Records excerpted from a collection
= = = =

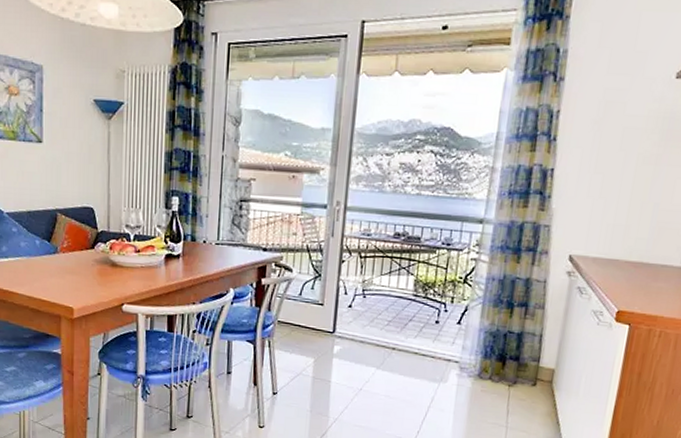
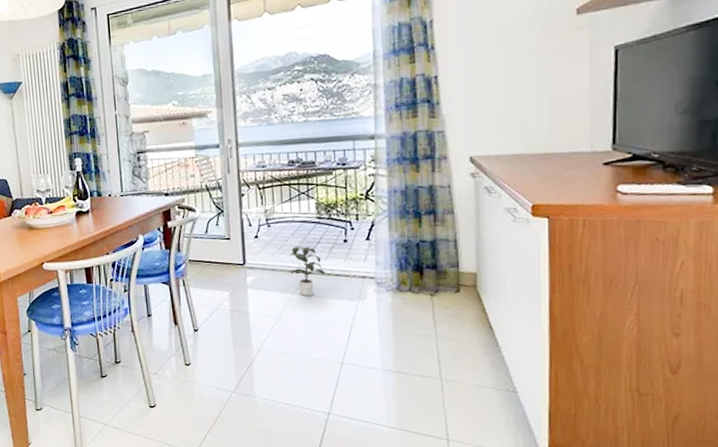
potted plant: none [379,321,412,372] -> present [290,246,325,296]

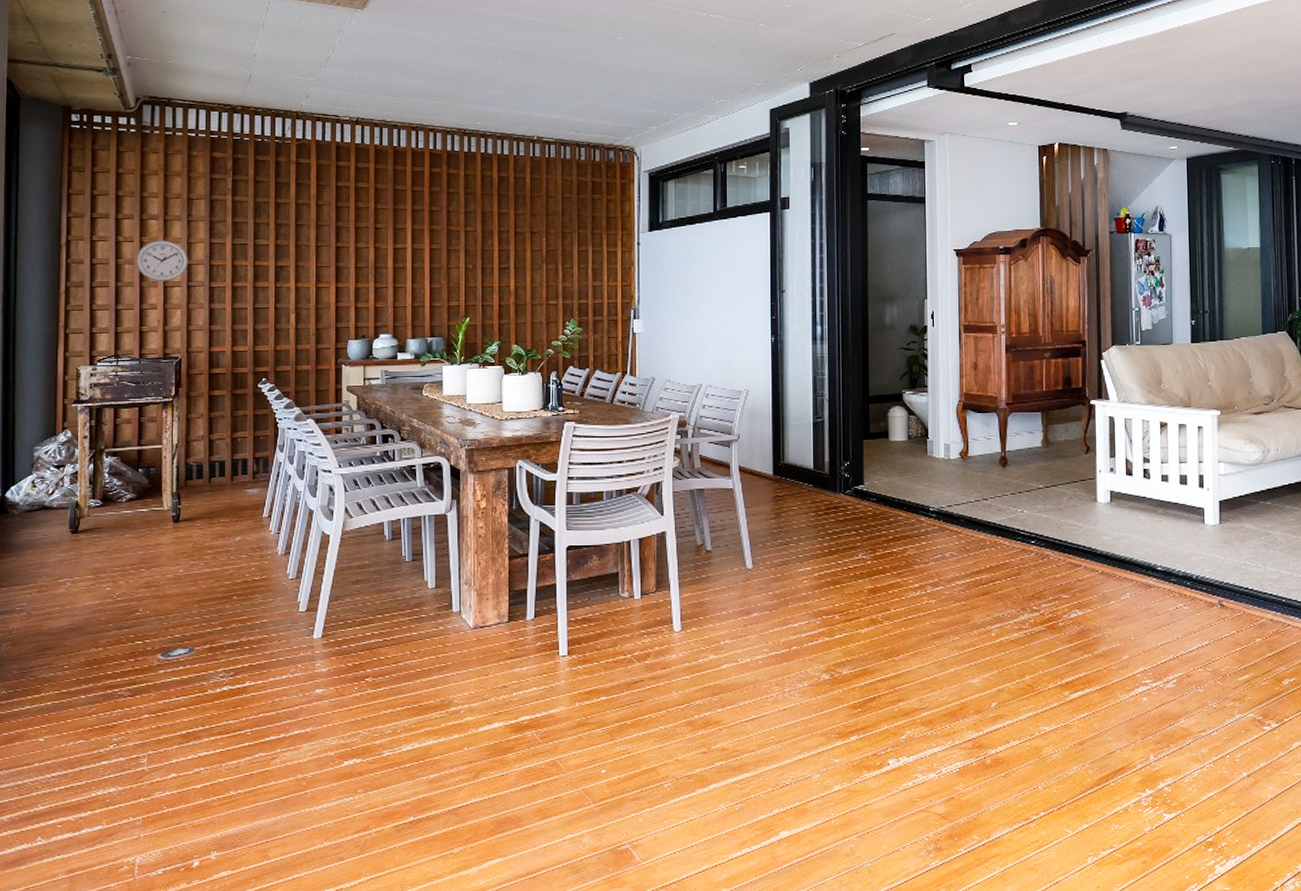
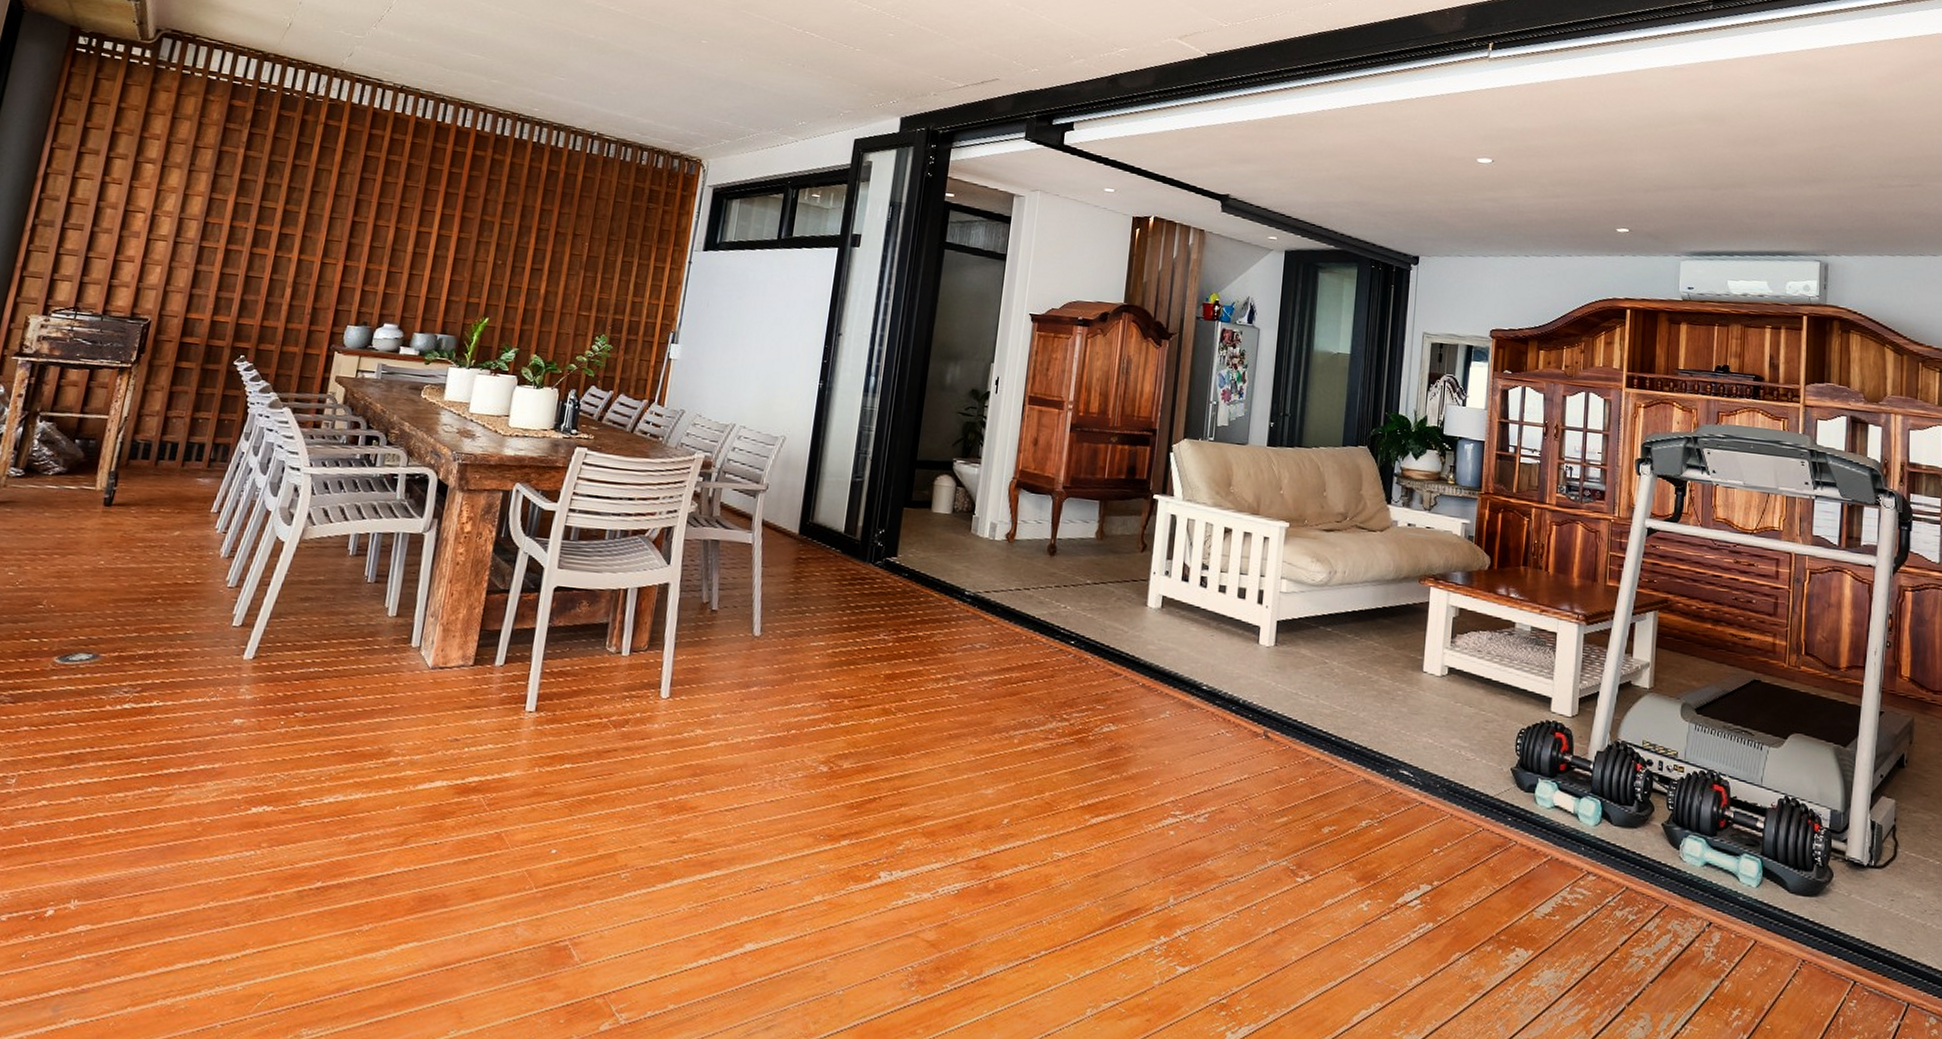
wall clock: present [135,240,188,281] -> none [119,186,182,234]

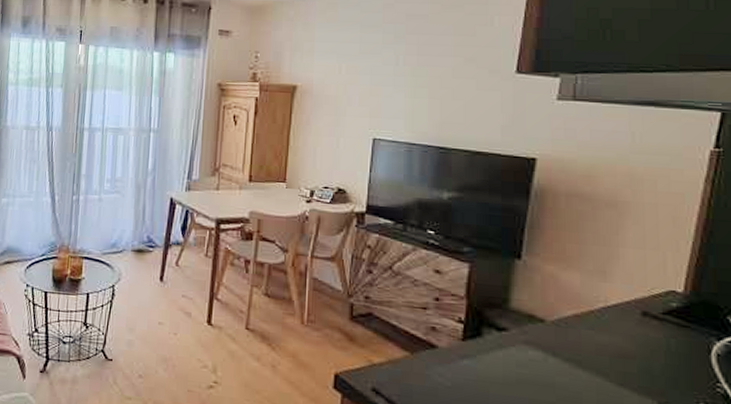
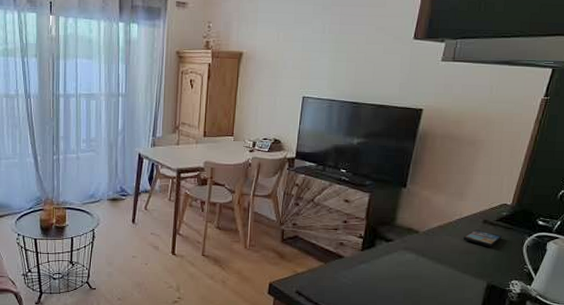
smartphone: none [613,324,674,351] -> present [463,229,502,247]

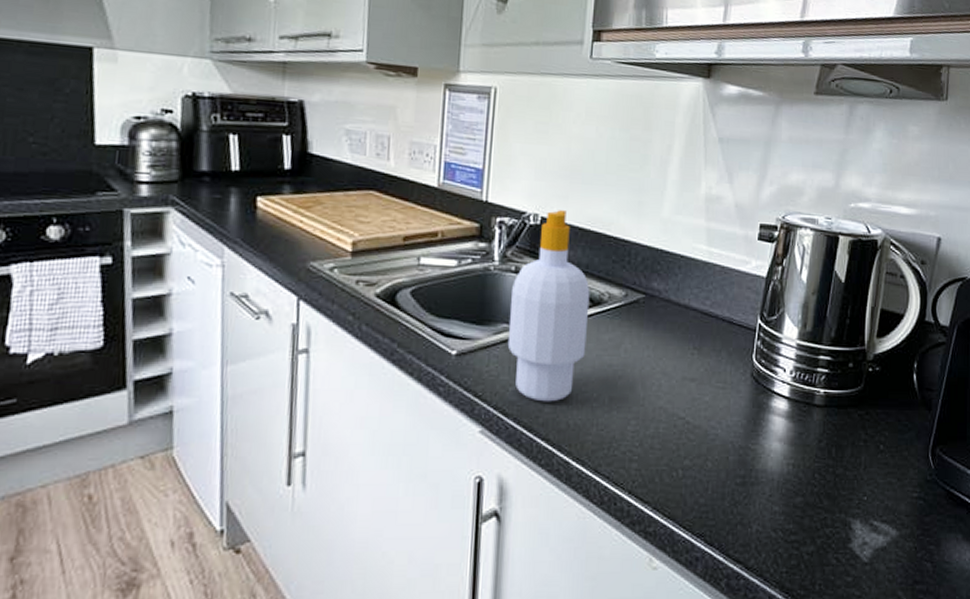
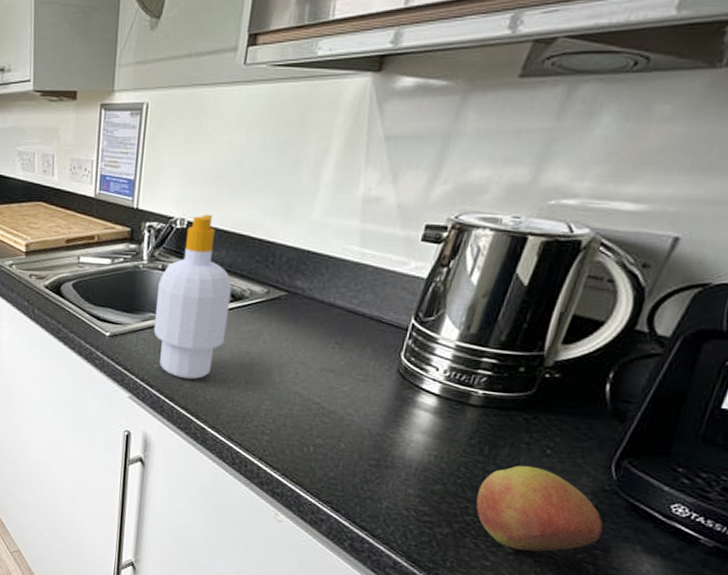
apple: none [832,464,932,558] -> present [476,465,603,552]

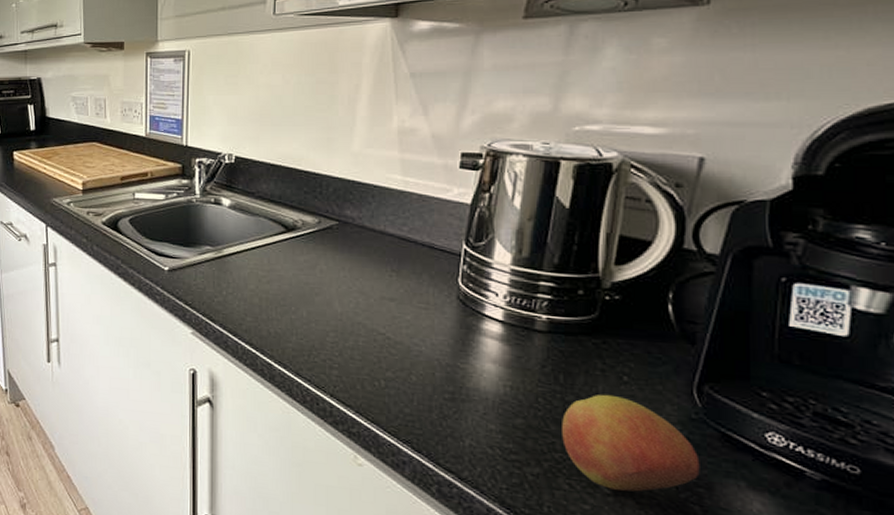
soap bottle: present [153,215,232,380] -> none [211,150,284,313]

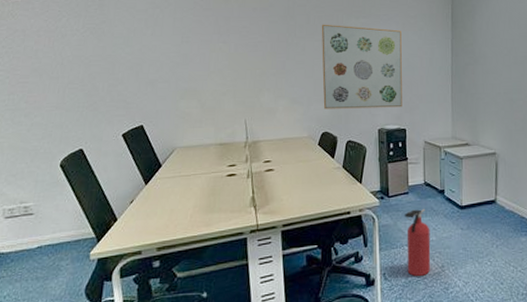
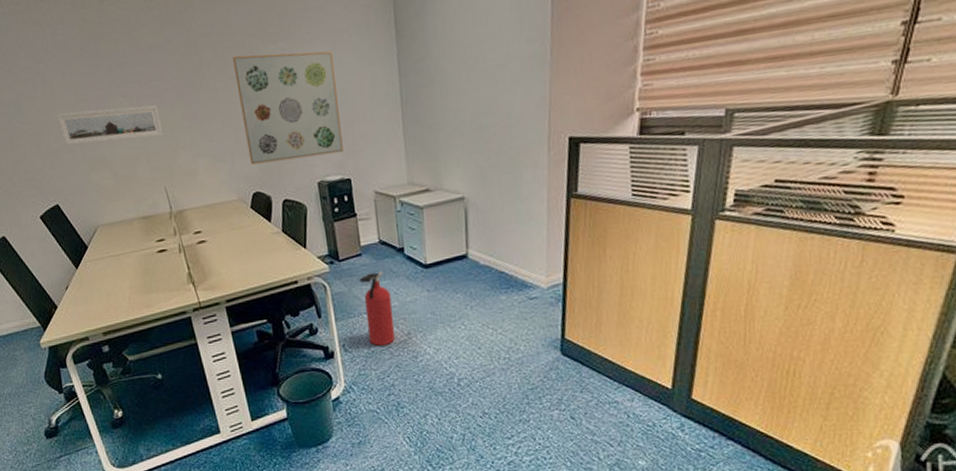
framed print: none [160,49,253,78] -> present [56,105,164,146]

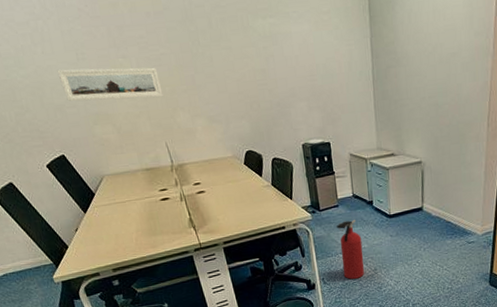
wall art: present [232,51,344,165] -> none [225,27,324,127]

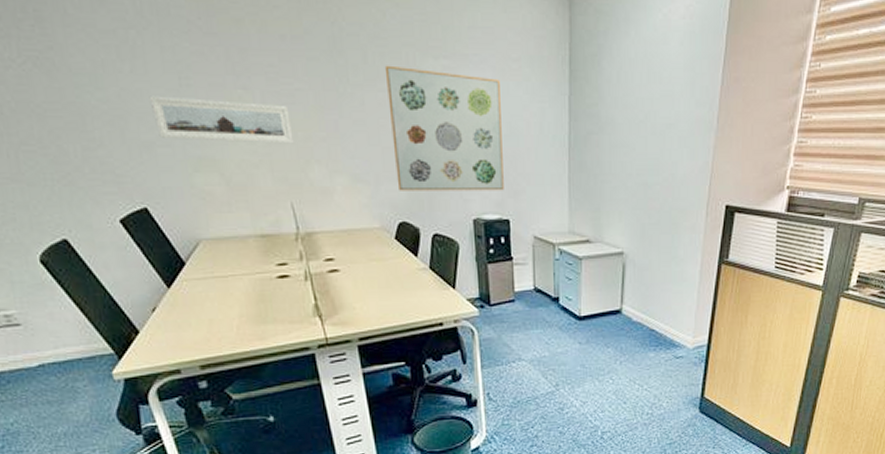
wall art: none [225,27,324,127] -> present [384,65,504,191]
fire extinguisher: present [336,219,365,279] -> none [509,319,543,396]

= = = =

## Exercise instructions
Pictures are not part of the copy. Output only the lines from the one with "wall clock: present" through the final line of the records, exactly as given.

## Reply to the task
wall clock: present [135,240,188,281] -> none [119,186,182,234]

smartphone: none [613,324,674,351] -> present [463,229,502,247]

apple: none [832,464,932,558] -> present [476,465,603,552]

soap bottle: present [153,215,232,380] -> none [211,150,284,313]

framed print: none [160,49,253,78] -> present [56,105,164,146]

wall art: present [232,51,344,165] -> none [225,27,324,127]

wall art: none [225,27,324,127] -> present [384,65,504,191]
fire extinguisher: present [336,219,365,279] -> none [509,319,543,396]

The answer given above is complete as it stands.